10 Sloppy Social Media Mistakes
- Not using social media accounts you set up. When someone sees an abandoned social media business account, it basically just looks like that company doesn't have its $%*! together. It's even more important to keep those accounts up to date if you're linking to them from your website and blog. Don't just set it and forget it. If you're going to have an account on sites like Facebook, LinkedIn, Twitter, and Google+, put the effort into keeping it engaging and regularly updated with content. If you need help organizing your posts, here’s a handy social media content calendar template you can use right away.
- Not linking back to your website in social media profiles. Facebook, Twitter, YouTube, LinkedIn, and Google+ all allow you to link back to your website. Not only is that five more links into your site, but it's also five more ways your hundreds or thousands of followers can get back to your site to find more information about your products and services.
- Not claiming your accounts. Twitter handles get snatched up like wildfire, especially if your company name is somewhat common. And if you're a big brand name, you don't want to see Bank of America's Google+ snafu happen to you. If you don't claim your name on social networks, you miss out on good opportunities to rank for keywords in organic search, risk running into brand and PR issues, and end up having to compromise the name you select.
- Not separating your business accounts and personal accounts. Companies that do this are not only building a disjointed brand experience, but they're also not making the most of their company's online presence. Public business accounts can return results in search engines and publish content tailored specifically to customers and prospects. Furthermore, they make for a clean, forward-facing and identifiable social media presence for your business.
- Not explicitly asking someone to engage with your content. HubSpot Social Media Scientist Dan Zarrella has found the phrase "please retweet" to be the 11th most retweetable phrase. In addition, asking someone to 'like,' according to Momentus Media, increases interaction by 216%. (The words most successful at eliciting engagement are depicted here by Mashable.) If you want someone to like, comment, retweet, or watch, just ask.

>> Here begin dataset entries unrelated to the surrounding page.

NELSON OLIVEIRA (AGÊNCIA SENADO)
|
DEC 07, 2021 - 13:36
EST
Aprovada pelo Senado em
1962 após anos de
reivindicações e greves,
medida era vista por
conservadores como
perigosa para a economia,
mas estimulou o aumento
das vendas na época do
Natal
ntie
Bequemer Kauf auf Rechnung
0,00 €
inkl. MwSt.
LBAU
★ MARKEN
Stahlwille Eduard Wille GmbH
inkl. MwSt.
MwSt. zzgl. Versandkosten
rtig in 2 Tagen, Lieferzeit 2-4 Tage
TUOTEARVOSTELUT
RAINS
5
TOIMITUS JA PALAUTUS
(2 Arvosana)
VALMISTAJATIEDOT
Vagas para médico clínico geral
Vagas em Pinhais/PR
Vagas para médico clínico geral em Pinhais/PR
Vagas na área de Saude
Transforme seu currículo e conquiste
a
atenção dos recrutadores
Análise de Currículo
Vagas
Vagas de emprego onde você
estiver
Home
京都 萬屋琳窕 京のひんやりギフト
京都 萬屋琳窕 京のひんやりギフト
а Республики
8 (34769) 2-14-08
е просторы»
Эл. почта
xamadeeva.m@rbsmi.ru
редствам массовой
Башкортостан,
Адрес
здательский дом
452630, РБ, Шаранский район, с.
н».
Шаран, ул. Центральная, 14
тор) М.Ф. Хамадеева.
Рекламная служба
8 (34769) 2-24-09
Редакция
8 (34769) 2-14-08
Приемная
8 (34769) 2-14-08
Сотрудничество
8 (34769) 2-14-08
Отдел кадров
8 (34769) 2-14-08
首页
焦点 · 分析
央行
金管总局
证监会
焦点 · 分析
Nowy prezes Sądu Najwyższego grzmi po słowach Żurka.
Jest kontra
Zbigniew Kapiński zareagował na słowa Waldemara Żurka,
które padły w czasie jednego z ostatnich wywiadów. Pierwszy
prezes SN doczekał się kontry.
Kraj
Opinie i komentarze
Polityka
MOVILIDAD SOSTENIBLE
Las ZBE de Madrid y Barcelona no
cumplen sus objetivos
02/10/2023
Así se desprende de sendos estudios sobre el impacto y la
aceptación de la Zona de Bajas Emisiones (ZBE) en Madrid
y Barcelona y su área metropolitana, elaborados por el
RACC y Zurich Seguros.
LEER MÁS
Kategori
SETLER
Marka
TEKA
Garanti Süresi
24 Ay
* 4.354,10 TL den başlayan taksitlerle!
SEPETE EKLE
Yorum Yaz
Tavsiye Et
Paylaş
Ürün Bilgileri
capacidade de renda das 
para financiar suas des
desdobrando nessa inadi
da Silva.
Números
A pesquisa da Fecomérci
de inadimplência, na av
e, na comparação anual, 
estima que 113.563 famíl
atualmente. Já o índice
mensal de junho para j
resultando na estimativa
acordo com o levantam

- Not including a picture. It seems basic, but when your account shows up without a photo on a social network, it looks abandoned and unofficial. Social media is designed to be personal, so including a profile picture, whether of a person or a logo, will automatically give your profile some life. And in case there's any doubt, Twitter accounts with a picture have 10 times more followers than those without one. You might also want to check out this useful guide on social media image sizes.
- Not having a blog subscription and RSS feed set up. A subscription field on your blog is an easy way to build an opt-in database for lead nurturing, and an RSS feed will get you to have repeat visitors to your site that will help build your blog a loyal following.
- Not having social media follow and share buttons on your website. Buttons for all the social media accounts you use regularly should be included on your homepage and next to every piece of content you write, especially your blog. For example, HubSpot customer Pharmacy Development Services includes buttons to visit their pages and profiles on the right, and offers links to +1 the blog article and share it on Facebook, Twitter, and LinkedIn on every article it publishes.
- Not including links in your tweets. A retweet is great, but a click is better. If you don't include links in your tweets, you're not driving new traffic to your site with your social media reach. For the highest click-through rate, place your link 25% of the way into your tweet.
- Not posting updates with context. Instead of just throwing up a link to a blog post, include some commentary describing what's interesting about it. Momentus Media found that lengthy status updates show higher interaction rates than shorter ones, measuring from 1 to 450 characters and seeing higher interaction rates the higher the character count. Zarrella found similar findings on Twitter, where the most clicks were received on tweets up to 130 characters.
If you're making any of these social media mistakes, shhh...we won't tell anyone...as long as you promise to go fix it. These are easy mistakes to make, but luckily, they are also super easy to remedy. And whether you have a fledgling social media strategy or a robust one, fixing these social media mistakes is a guaranteed way to supplement your efforts.